Неподвижная, похолодевшая, с неподвижным взором, волшебница цвета эбонита казалась погруженной в грядущие ужасы, слетавшие с губ. Руки Янины трогали ее, окоченевшую, напрасно трясли, отчаянно пытались разбудить, и наконец, побежденные, оторвались от колдуньи с выражением суеверного страха. Не взглянув на К'yму, Янина попятилась к дверям хижины, прошла через порог спиной к дороге. Свежий воздух ночи хлестал по лицу, заставив ее очнуться. И тогда, объятая внезапным ужасом, она бросилась бежать к далекому свету дома.

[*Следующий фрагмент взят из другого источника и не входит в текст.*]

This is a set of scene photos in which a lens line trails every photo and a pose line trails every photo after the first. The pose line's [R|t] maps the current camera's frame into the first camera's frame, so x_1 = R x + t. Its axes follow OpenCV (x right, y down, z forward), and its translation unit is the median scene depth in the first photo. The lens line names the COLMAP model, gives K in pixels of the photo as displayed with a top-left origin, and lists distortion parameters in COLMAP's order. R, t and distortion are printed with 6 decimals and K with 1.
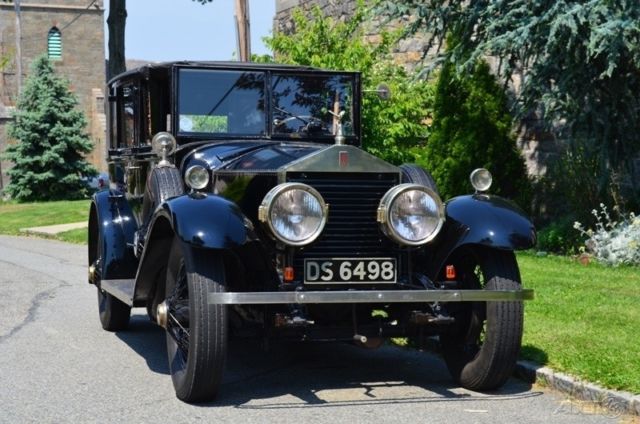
lens RADIAL K [[1370.7, 0, 320.0], [0, 1370.7, 212.0], [0, 0, 1]] dist [0.076028, 0.117400]
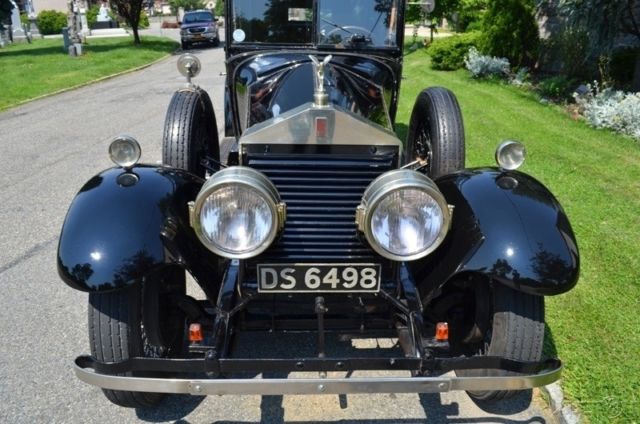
lens RADIAL K [[500.2, 0, 320.0], [0, 500.2, 212.0], [0, 0, 1]] dist [-0.088544, -0.006341]
pose [[0.972908, 0.098179, -0.209311, 0.078085], [-0.016388, 0.932361, 0.361156, -0.094525], [0.230611, -0.347942, 0.908711, 0.749129]]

Задыхаясь от ударов бьющегося сердца, все еще бледная и дрожащая от испуга, который вызвали в ней слова К'yмы, Янина оперлась о стену, тут Баутиста подошел к ней с выражением свирепого гнева:
– Где ты была? Откуда идешь?
– Я… я… – бормотала Янина. – Иду из… из ниоткуда. Я гуляла… гуляла…
– Не выдумывай, не лги! Тебя видели наверху. Видел сам хозяин Ренато. Он пришел рассказать об этом донье Софии. Ты хоть знаешь, как он ополчился против тебя? Хозяин взбешен, он просил тебя уволить! Что ты сделала хозяину? Что сказала?
– Я… я… О, дядя Баутиста! – умоляюще хныкала метиска.
– Я больше не разрешаю тебе звать меня так! Ты слишком хорошо знаешь, что я тебе помогал, когда сестра умоляла меня у смертного одра, что из-за жалости подобрала тебя. Но я не позволю тебе делать зло здесь. Если по твоей вине хозяйка поссорится со мной, я расскажу всему миру правду, что ты отбросы сточной канавы, и туда вернешься, если хозяйка тебя уволит. Завтра я накажу всех этих бандитов, которые были на празднике, и тебе же хуже, если не добьешься прощения доньи Софии.
– Делай, что хочешь! Меня не волнует! – отчаялась метиска, заливаясь слезами.
– Что значит, не волнует? Это мы еще посмотрим. Моя вина в том, что я обращался с тобой слишком хорошо, говорил, что ты моя племянница. Вытри слезы, иди к хозяйке и на коленях проси у ней прощения.
– У хозяйки Софии?
– И у другой, хозяйки Айме. Уверен, это она настроила мужа против тебя. Попроси у всех прощения, до того, как наступит завтра, или ты будешь иметь дело со мной.
Баутиста ушел твердым шагом. Несколько минут спустя Янина стояла неподвижно, погрузив лицо в ладони, задыхаясь от сотрясавших ее рыданий, пока жар щек не иссушил слезы. Тогда она медленно поднялась, как сомнамбула вошла в узкую спальню и дрожащей рукой открыла шкаф, встроенный в толстую стену, который служил комодом и аптечкой. Она вытащила оттуда грубый глиняный флакон. Это был отвратительный напиток, которая дала ей К'yма, лекарство, чтобы подавить мятежную волю Ренато. Волнуясь, она сжала его, а душа сражалась в ужасной битве.